Os poemas em envelope de Emily Dickinson



Recentemente em meio a uma polêmica tivemos acesso a um arquivo digital que reúne, pela primeira vez em um só lugar, todos os documentos da poeta Emily Dickinson. O projeto “Dickinson Eletronic Archive”, conduzido pela Universidade de Harvard, se arrasta tem seu tempo devido a um conflito pela posse da obra poeta estadunidense que remonta ainda ao final do século XIX. A Amherst College, outra instituição também depositária dos manuscritos de Dickinson, tem parte na consolidação do projeto. Mesmo assim, os representantes da Amherst reclamam que não foram consultados e o site traz muito material sem referência às suas contribuições.

O que essa confusão tem a ver com a postagem de hoje? Não muita coisa,  apenas em comum retalhos do acervo da poeta. Mas, findemos antes a história sobre o espólio: quando a escritora morreu, sua irmã, Lavinia, descobriu a existência de quase dois mil poemas inéditos. Lavinia, então, consultou a cunhada, Susan Dickinson para saber como publicar esse material. A demora com a resposta, fez ela procurar Mabel Loomis Todd, companheira de um professor na Amherst e amante do irmão de Emily Dickinson. Com a ajuda de Thomas Wentworth Higginson, os dois publicaram com uma extensa revisão os poemas; toda a pontuação, por exemplo, foi refeita em relação aos originais e foram acrescentados títulos aos textos. Saiu assim três volumes da obra de Dickinson; o último em 1896. E daí surge a disputa entre Todd e a família.

Todd disse que o irmão de Emily havia prometido a ela um pedaço de terra e ela, por não receber o prometido, recusou-se dar-lhe os originais. Em 1956, a filha de Todd doou o espólio contendo cerca de 850 poemas e fragmentos mais 350 correspondências para a Amhrest College, instituição da qual o avô de Dickinson foi um dos fundadores e seu pai e irmão serviram como tesoureiros. Enquanto isso, os manuscritos que permaneceram com a família Dickinson – cerca de 700 poemas e 300 correspondências – acabaram sendo vendidos para Gilbert Montague, primo distante de Emily, que em 1950 havia doado tudo para Harvard. A disputa familiar então se transformou em disputa entre as duas universidades.

Brigas à parte, esta semana, além do portal Emily Dickinson, recebemos pelas livrarias uma caprichada edição de textos até então desconhecidos da poeta; desta vez, não foi feita qualquer interferência nos arquivos. Os tempos e a consciência pedem que sejam outros.
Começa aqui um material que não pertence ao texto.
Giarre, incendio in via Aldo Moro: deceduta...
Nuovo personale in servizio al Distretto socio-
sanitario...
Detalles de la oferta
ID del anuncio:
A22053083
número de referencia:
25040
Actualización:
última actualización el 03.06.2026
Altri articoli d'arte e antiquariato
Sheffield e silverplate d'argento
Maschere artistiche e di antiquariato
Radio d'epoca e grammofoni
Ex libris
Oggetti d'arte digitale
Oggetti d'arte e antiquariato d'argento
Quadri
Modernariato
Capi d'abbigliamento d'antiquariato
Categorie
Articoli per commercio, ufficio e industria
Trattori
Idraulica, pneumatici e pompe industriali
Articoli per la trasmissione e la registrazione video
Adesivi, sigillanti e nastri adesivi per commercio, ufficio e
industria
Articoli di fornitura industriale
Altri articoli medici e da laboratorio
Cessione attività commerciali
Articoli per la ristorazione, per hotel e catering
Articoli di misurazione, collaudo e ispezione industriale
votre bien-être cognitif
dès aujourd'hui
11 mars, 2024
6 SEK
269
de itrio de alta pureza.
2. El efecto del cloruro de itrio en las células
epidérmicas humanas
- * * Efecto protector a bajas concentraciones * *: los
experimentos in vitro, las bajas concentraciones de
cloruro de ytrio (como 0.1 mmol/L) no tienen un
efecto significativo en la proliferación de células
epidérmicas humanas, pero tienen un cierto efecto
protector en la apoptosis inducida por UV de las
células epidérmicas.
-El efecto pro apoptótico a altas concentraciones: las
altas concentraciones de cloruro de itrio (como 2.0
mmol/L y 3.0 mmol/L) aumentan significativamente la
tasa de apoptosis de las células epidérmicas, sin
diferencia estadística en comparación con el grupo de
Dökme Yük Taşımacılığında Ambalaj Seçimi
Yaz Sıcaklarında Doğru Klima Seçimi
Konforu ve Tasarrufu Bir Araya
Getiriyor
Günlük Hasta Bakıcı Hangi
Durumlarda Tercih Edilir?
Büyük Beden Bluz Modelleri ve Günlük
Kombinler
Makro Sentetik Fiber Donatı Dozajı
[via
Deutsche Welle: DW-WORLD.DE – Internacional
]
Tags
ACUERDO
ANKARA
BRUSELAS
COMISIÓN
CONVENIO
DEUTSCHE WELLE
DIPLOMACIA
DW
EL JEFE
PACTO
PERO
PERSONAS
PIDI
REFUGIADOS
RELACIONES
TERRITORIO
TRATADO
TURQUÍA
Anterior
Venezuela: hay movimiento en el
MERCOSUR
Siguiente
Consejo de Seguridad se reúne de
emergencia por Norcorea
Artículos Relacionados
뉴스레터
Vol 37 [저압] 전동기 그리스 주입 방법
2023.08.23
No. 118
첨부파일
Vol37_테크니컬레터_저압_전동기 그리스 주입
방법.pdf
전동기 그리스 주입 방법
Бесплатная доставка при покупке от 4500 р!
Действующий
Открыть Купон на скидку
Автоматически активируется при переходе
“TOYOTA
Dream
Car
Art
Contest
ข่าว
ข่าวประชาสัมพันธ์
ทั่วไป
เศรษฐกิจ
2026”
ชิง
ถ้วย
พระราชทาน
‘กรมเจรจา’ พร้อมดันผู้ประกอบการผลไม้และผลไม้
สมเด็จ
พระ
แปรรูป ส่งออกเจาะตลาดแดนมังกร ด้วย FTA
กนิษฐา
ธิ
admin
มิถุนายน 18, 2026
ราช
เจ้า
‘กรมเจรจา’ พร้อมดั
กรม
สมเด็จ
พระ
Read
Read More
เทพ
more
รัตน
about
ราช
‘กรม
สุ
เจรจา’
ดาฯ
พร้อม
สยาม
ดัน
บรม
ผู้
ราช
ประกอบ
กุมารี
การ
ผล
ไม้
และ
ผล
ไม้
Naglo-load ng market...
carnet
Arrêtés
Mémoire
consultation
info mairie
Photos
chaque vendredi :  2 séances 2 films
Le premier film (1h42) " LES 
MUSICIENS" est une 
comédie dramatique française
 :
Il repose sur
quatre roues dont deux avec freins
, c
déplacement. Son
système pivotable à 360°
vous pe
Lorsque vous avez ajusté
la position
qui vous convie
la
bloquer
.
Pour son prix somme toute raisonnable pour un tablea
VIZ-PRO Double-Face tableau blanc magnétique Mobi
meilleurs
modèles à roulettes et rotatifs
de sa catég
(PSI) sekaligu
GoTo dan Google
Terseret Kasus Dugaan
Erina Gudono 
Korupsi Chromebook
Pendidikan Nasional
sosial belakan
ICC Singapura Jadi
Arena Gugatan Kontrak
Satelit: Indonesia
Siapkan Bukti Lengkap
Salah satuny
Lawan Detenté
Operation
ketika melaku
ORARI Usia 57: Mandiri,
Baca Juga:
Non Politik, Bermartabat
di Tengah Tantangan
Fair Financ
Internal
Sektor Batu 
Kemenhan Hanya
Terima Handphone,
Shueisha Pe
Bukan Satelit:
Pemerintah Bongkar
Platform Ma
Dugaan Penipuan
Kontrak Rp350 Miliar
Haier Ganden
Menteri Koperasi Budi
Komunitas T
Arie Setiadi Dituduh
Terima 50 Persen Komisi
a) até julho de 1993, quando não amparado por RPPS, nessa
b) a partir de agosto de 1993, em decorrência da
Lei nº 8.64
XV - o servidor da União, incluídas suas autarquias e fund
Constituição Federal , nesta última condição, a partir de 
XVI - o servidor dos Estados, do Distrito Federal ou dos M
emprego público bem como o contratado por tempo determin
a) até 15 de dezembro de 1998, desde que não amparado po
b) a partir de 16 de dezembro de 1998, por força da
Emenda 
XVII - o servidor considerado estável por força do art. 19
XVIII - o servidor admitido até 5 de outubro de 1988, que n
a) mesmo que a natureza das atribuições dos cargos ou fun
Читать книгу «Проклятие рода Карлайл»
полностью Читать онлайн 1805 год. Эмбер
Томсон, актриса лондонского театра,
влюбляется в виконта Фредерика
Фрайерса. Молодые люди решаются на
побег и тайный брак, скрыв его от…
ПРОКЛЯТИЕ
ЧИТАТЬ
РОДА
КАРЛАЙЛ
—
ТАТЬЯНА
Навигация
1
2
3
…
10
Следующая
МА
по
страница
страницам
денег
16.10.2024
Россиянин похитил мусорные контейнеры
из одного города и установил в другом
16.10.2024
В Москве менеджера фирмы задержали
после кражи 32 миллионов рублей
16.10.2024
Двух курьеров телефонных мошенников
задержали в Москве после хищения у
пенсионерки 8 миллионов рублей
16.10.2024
A edição em questão é fac-similar com transcrição da caligrafia, digamos, um tanto complexa de Dickinson.

Trata-se de um conjunto de poemas escritos em envelopes, ressignificando não apenas o texto, mas o destino dado aos papéis; condições, aliás, nem um tanto novas para a poeta. Há um tempo Edward Gorey, por exemplo, deu com a importância que tiveram os envelopes para James Joyce, um colecionador de fatos científicos, curiosidades históricas e trocadilhos linguísticos e que mantinha todos esses recortes separados em envelopes A4 laranja.

Emily Dickinson usou os envelopes como um espaço textual para esboçar ideias, escrever e rabiscar versos. Cinquenta e dois foram encontrados entre os seus papéis e reunidos nesta edição ora publicada, dando forma a antologia The Gorgeous Nothings: Emily Dickinson’s Envelope Poems. A organização ficou à cabo da artista plástica e também poeta Jen Bervin e da historiadora Marta Werner.

No processo nada se perdeu: enquanto Werner cuidou da catalogação e datação dos textos, Bervin os transcreveu e os reproduziu nas transcrições o formato original dos envelopes, conduzindo o leitor a pelo menos dois lugares de experiência com o texto poético: a aproximação do traço, da vulnerabilidade da caligrafia de Dickinson e a experiência de contato privado com a vivência do poema, ora em sua gênese, ora já semiconstruído.  

Para os organizadores o que este apanhado de escritos significa é a documentação de uma emoção espontânea num tempo em que isso ainda é usual; num tempo ainda não sufocado pela plasticidade, a letra cuidadosamente desenhada por máquinas de escrever ou pelos computadores. É deparar-se com a mão humana em ação e as particularidades da força criativa.